Tigor mengatakan, kegiatan ini dilaksanakan dalam rangka Hari Bhayangkara ke-75 Tim Divisi Propam Mabes Polri. Pemeriksaan dilakukan mulai dari tes urine, kelengkapan identitas diri, kerapian penampilan, hingga dokumen kepemilikan senjata api. Sebelum mendatangi Polresta Barelang, Biro Provos Divpropam Polri, juga lebih dulu melakukan pemeriksaan di Polda Kepri. (Baca: Propam Periksa Urine dan Senjata Personel Polda Kepri).
Pemeriksaan kepatuhan ini juga kata Tigor bukan hanya menyasar para bintara ataupun perwira, tetapi juga menyasar para pejabat utama serta pegawai negeri sipil yang bertugas di Mapolresta Barelang.

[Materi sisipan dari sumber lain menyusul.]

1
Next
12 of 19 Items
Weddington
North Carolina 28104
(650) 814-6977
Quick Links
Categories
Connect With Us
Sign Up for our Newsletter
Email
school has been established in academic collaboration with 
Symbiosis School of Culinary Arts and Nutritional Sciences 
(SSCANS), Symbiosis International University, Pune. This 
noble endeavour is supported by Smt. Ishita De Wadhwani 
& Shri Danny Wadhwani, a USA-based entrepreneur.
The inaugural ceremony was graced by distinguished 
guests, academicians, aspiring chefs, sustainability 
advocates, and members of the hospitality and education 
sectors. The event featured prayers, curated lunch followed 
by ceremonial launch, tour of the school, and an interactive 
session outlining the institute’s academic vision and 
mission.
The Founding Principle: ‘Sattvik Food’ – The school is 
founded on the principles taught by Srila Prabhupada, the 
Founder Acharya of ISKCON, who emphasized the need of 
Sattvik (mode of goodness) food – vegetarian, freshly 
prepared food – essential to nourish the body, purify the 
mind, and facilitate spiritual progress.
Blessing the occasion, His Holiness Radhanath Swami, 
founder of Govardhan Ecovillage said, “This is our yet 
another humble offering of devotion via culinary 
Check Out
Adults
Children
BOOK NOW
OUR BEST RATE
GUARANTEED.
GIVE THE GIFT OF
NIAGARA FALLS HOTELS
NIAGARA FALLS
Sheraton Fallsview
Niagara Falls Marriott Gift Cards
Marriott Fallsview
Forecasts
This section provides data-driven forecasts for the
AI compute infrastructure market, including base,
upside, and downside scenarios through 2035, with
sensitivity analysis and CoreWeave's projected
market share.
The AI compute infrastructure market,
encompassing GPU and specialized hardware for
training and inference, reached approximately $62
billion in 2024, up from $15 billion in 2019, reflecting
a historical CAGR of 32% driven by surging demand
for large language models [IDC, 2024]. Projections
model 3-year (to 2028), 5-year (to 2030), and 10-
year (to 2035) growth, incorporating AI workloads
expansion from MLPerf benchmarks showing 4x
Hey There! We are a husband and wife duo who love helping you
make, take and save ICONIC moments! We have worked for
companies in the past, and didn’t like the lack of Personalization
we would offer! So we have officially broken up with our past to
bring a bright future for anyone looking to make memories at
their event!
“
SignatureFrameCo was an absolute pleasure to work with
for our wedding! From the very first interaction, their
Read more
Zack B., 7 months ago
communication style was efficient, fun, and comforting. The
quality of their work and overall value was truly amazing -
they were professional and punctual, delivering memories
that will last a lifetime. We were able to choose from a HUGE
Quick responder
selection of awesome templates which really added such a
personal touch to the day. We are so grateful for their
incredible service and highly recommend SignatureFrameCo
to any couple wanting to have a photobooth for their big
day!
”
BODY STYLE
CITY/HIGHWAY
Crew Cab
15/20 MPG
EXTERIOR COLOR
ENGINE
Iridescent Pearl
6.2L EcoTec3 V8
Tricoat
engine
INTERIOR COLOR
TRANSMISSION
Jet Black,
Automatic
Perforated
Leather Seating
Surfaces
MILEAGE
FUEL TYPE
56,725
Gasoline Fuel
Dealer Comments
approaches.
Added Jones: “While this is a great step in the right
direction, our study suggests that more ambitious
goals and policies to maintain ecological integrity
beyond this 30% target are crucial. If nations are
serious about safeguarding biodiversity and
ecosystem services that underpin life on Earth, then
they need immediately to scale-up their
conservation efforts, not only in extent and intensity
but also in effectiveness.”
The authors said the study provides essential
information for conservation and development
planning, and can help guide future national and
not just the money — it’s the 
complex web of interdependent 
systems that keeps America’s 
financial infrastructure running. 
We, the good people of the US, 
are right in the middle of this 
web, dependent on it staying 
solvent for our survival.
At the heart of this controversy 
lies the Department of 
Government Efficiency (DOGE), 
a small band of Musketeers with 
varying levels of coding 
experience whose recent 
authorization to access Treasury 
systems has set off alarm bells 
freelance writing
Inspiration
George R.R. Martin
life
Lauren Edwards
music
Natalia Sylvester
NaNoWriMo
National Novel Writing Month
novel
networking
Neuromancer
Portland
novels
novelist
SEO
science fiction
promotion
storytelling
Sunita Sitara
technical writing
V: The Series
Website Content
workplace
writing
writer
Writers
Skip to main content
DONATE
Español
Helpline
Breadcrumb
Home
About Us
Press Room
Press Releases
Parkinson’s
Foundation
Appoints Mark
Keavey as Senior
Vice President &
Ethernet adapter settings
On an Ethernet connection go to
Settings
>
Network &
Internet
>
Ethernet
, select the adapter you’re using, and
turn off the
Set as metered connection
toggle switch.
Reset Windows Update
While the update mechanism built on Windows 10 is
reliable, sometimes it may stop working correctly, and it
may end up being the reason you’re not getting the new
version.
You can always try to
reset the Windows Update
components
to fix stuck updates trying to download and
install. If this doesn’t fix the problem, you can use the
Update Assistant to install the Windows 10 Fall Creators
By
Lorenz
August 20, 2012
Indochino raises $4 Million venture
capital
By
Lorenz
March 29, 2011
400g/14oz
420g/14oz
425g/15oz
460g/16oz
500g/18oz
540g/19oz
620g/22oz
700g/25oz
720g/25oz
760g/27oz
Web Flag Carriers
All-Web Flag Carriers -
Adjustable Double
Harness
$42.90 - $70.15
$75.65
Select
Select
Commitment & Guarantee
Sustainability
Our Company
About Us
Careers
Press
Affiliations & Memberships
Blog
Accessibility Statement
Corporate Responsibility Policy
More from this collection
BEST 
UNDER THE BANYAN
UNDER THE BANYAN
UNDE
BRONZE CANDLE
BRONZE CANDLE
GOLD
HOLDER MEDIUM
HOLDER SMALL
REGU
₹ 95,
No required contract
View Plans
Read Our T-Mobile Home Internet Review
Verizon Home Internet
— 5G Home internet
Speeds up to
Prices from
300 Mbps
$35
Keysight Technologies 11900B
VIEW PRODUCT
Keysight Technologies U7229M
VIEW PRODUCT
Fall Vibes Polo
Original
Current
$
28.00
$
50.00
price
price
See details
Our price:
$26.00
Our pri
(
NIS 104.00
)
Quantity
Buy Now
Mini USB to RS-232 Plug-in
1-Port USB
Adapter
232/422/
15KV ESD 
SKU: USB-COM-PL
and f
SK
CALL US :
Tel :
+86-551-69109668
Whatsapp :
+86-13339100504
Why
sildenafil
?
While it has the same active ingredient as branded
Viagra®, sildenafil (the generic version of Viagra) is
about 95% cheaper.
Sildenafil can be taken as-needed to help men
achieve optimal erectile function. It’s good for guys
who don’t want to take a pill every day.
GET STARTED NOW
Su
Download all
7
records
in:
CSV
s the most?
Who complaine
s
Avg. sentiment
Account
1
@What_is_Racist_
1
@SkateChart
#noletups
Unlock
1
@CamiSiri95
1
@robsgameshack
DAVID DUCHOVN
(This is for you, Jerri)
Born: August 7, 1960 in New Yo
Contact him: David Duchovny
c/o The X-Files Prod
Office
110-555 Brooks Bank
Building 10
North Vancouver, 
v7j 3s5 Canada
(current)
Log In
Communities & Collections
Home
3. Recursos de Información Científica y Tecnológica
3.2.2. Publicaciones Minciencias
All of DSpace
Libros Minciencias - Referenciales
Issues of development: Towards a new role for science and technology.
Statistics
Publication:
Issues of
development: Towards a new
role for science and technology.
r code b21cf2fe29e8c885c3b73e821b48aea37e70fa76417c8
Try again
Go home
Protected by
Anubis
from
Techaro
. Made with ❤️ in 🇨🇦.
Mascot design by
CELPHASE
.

“Sasaran pemeriksaan adalah kelengkapan surat-surat Polri seperti: KTA, SIM, KTP, STNK serta penggunaan seragam polisi, sikap tampang, kelengkapan perorangan, kelengkapan administrasi senjata api, kelengkapan surat menyurat kendaraan, dan penyalahgunaan narkoba,” kata Tigo.
Seluruh personel yang melakukan tes urine dinyatakan negatif narkoba. Pada kesempatan ini, Kapolresta Barelang, Kombes Pol Yos Guntur juga mengingatkan agar seluruh personel agar selalu menjaga sikap karena tugas kepolisian bersentuhan langsung dengan masyarakat.
“Dan akan menindak tegas berupa pemecatan atau pidana sesuai dengan ketentuan hukum yang berlaku dan tidak ada toleransi kepada personel yang terlibat dalam penyalahgunaan dan peredaran narkoba sesuai perintah Bapak Kapolri,” kata Iptu Tigor.